▸ Job: Beginning with the line where "Neste senso, somos" occurs, transcribe every line exactly through the last line of the listing below, and no others.

▸ Information shown:
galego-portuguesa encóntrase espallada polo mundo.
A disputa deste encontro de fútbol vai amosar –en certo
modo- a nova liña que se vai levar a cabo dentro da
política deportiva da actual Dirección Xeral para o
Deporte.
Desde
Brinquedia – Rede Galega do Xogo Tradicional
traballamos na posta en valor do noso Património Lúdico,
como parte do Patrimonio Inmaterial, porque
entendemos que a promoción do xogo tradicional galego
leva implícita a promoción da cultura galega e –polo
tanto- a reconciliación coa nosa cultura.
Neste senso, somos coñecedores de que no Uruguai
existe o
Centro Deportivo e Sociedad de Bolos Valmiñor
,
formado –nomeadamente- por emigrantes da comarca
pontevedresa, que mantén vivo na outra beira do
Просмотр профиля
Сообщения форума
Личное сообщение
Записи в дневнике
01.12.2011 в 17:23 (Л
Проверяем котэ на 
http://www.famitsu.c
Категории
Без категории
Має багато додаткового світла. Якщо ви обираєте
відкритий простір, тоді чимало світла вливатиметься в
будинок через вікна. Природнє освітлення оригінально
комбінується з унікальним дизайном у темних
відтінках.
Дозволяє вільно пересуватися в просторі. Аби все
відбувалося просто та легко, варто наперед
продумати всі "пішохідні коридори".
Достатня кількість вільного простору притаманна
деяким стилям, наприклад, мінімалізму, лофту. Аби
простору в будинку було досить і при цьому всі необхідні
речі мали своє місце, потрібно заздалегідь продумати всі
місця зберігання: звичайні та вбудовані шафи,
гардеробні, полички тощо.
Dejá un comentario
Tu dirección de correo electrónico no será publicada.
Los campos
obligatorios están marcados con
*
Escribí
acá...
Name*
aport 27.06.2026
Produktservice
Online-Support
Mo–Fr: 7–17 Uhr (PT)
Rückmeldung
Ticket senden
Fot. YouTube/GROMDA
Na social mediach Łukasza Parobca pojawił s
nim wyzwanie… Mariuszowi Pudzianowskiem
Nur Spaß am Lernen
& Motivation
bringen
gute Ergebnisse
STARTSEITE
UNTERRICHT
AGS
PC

▸ Answer for this exercise:
Neste senso, somos coñecedores de que no Uruguai
existe o
Centro Deportivo e Sociedad de Bolos Valmiñor
,
formado –nomeadamente- por emigrantes da comarca
pontevedresa, que mantén vivo na outra beira do
Просмотр профиля
Сообщения форума
Личное сообщение
Записи в дневнике
01.12.2011 в 17:23 (Л
Проверяем котэ на 
http://www.famitsu.c
Категории
Без категории
Має багато додаткового світла. Якщо ви обираєте
відкритий простір, тоді чимало світла вливатиметься в
будинок через вікна. Природнє освітлення оригінально
комбінується з унікальним дизайном у темних
відтінках.
Дозволяє вільно пересуватися в просторі. Аби все
відбувалося просто та легко, варто наперед
продумати всі "пішохідні коридори".
Достатня кількість вільного простору притаманна
деяким стилям, наприклад, мінімалізму, лофту. Аби
простору в будинку було досить і при цьому всі необхідні
речі мали своє місце, потрібно заздалегідь продумати всі
місця зберігання: звичайні та вбудовані шафи,
гардеробні, полички тощо.
Dejá un comentario
Tu dirección de correo electrónico no será publicada.
Los campos
obligatorios están marcados con
*
Escribí
acá...
Name*
aport 27.06.2026
Produktservice
Online-Support
Mo–Fr: 7–17 Uhr (PT)
Rückmeldung
Ticket senden
Fot. YouTube/GROMDA
Na social mediach Łukasza Parobca pojawił s
nim wyzwanie… Mariuszowi Pudzianowskiem
Nur Spaß am Lernen
& Motivation
bringen
gute Ergebnisse
STARTSEITE
UNTERRICHT
AGS
PC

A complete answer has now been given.